▶ [Task description]
Copy out the material word for word, starting with its first line and going on through the line with "ક્રિકેટમાંથી", including both ends.

▶ [Record list]
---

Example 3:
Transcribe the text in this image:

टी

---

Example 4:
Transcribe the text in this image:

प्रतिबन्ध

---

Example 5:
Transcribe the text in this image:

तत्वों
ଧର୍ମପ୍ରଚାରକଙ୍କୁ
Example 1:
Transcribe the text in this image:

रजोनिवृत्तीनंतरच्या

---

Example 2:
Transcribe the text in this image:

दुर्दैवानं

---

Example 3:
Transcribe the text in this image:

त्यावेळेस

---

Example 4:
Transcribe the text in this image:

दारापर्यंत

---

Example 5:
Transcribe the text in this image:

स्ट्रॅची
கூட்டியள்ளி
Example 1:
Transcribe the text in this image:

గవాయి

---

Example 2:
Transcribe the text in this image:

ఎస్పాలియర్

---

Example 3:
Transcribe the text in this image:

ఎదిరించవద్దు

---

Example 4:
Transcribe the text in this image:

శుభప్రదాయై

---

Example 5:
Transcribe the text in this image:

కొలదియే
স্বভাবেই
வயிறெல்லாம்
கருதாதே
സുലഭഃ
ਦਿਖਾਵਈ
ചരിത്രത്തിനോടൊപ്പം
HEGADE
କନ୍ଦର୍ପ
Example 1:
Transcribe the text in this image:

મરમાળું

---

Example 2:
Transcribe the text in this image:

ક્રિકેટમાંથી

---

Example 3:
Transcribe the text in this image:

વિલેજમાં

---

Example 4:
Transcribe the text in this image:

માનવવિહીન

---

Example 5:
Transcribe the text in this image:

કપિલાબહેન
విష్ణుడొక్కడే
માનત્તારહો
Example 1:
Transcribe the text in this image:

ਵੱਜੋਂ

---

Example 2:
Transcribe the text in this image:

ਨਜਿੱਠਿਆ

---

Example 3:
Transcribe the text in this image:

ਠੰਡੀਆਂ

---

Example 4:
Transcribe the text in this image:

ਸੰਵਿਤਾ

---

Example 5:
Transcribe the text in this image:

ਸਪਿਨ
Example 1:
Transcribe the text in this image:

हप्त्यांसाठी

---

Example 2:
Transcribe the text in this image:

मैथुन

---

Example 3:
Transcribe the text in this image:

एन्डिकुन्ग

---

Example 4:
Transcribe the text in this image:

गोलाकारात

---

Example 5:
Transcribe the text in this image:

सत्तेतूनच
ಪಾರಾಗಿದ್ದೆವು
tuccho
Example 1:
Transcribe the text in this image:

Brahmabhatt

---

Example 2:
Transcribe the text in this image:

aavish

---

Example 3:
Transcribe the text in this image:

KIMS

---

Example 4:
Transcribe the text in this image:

▶ [Solved problem]
---

Example 3:
Transcribe the text in this image:

टी

---

Example 4:
Transcribe the text in this image:

प्रतिबन्ध

---

Example 5:
Transcribe the text in this image:

तत्वों
ଧର୍ମପ୍ରଚାରକଙ୍କୁ
Example 1:
Transcribe the text in this image:

रजोनिवृत्तीनंतरच्या

---

Example 2:
Transcribe the text in this image:

दुर्दैवानं

---

Example 3:
Transcribe the text in this image:

त्यावेळेस

---

Example 4:
Transcribe the text in this image:

दारापर्यंत

---

Example 5:
Transcribe the text in this image:

स्ट्रॅची
கூட்டியள்ளி
Example 1:
Transcribe the text in this image:

గవాయి

---

Example 2:
Transcribe the text in this image:

ఎస్పాలియర్

---

Example 3:
Transcribe the text in this image:

ఎదిరించవద్దు

---

Example 4:
Transcribe the text in this image:

శుభప్రదాయై

---

Example 5:
Transcribe the text in this image:

కొలదియే
স্বভাবেই
வயிறெல்லாம்
கருதாதே
സുലഭഃ
ਦਿਖਾਵਈ
ചരിത്രത്തിനോടൊപ്പം
HEGADE
କନ୍ଦର୍ପ
Example 1:
Transcribe the text in this image:

મરમાળું

---

Example 2:
Transcribe the text in this image:

ક્રિકેટમાંથી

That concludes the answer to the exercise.